» GOAL: Copy the records below word for word, every line of each one, with nothing changed.
RECORDS TO USE start
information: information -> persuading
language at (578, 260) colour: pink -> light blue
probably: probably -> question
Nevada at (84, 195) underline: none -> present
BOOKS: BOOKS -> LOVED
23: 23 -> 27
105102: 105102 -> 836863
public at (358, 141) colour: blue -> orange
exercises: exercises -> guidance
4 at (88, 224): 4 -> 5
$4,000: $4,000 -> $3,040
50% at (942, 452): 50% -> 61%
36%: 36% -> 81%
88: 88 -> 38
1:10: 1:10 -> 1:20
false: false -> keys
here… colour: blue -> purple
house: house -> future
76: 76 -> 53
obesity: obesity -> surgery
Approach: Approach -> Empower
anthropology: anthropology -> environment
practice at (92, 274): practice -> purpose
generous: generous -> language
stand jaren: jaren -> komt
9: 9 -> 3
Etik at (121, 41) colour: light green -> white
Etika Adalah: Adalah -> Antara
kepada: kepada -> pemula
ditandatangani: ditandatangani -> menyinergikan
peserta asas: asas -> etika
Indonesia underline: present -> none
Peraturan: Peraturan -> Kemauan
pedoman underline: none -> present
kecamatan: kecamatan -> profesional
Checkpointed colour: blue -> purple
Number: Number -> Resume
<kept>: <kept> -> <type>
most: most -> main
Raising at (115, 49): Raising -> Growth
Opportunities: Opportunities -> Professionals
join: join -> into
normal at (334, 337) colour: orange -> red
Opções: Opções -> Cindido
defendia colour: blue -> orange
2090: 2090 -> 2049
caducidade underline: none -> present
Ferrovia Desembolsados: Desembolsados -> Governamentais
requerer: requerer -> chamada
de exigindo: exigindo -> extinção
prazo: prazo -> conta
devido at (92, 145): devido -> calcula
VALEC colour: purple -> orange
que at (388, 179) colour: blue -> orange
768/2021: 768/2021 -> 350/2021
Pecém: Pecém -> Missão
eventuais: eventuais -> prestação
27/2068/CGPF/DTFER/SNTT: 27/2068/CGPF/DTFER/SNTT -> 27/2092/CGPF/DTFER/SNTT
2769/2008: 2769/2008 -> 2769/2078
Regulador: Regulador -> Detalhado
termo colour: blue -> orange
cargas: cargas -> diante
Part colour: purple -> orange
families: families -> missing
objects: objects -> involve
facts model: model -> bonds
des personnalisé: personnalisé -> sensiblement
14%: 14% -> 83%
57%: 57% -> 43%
RECORDS TO USE end
» OUTPUT FOR THIS EXERCISE:
information: information -> persuading
language at (578, 260) colour: pink -> light blue
probably: probably -> question
Nevada at (84, 195) underline: none -> present
BOOKS: BOOKS -> LOVED
23: 23 -> 27
105102: 105102 -> 836863
public at (358, 141) colour: blue -> orange
exercises: exercises -> guidance
4 at (88, 224): 4 -> 5
$4,000: $4,000 -> $3,040
50% at (942, 452): 50% -> 61%
36%: 36% -> 81%
88: 88 -> 38
1:10: 1:10 -> 1:20
false: false -> keys
here… colour: blue -> purple
house: house -> future
76: 76 -> 53
obesity: obesity -> surgery
Approach: Approach -> Empower
anthropology: anthropology -> environment
practice at (92, 274): practice -> purpose
generous: generous -> language
stand jaren: jaren -> komt
9: 9 -> 3
Etik at (121, 41) colour: light green -> white
Etika Adalah: Adalah -> Antara
kepada: kepada -> pemula
ditandatangani: ditandatangani -> menyinergikan
peserta asas: asas -> etika
Indonesia underline: present -> none
Peraturan: Peraturan -> Kemauan
pedoman underline: none -> present
kecamatan: kecamatan -> profesional
Checkpointed colour: blue -> purple
Number: Number -> Resume
<kept>: <kept> -> <type>
most: most -> main
Raising at (115, 49): Raising -> Growth
Opportunities: Opportunities -> Professionals
join: join -> into
normal at (334, 337) colour: orange -> red
Opções: Opções -> Cindido
defendia colour: blue -> orange
2090: 2090 -> 2049
caducidade underline: none -> present
Ferrovia Desembolsados: Desembolsados -> Governamentais
requerer: requerer -> chamada
de exigindo: exigindo -> extinção
prazo: prazo -> conta
devido at (92, 145): devido -> calcula
VALEC colour: purple -> orange
que at (388, 179) colour: blue -> orange
768/2021: 768/2021 -> 350/2021
Pecém: Pecém -> Missão
eventuais: eventuais -> prestação
27/2068/CGPF/DTFER/SNTT: 27/2068/CGPF/DTFER/SNTT -> 27/2092/CGPF/DTFER/SNTT
2769/2008: 2769/2008 -> 2769/2078
Regulador: Regulador -> Detalhado
termo colour: blue -> orange
cargas: cargas -> diante
Part colour: purple -> orange
families: families -> missing
objects: objects -> involve
facts model: model -> bonds
des personnalisé: personnalisé -> sensiblement
14%: 14% -> 83%
57%: 57% -> 43%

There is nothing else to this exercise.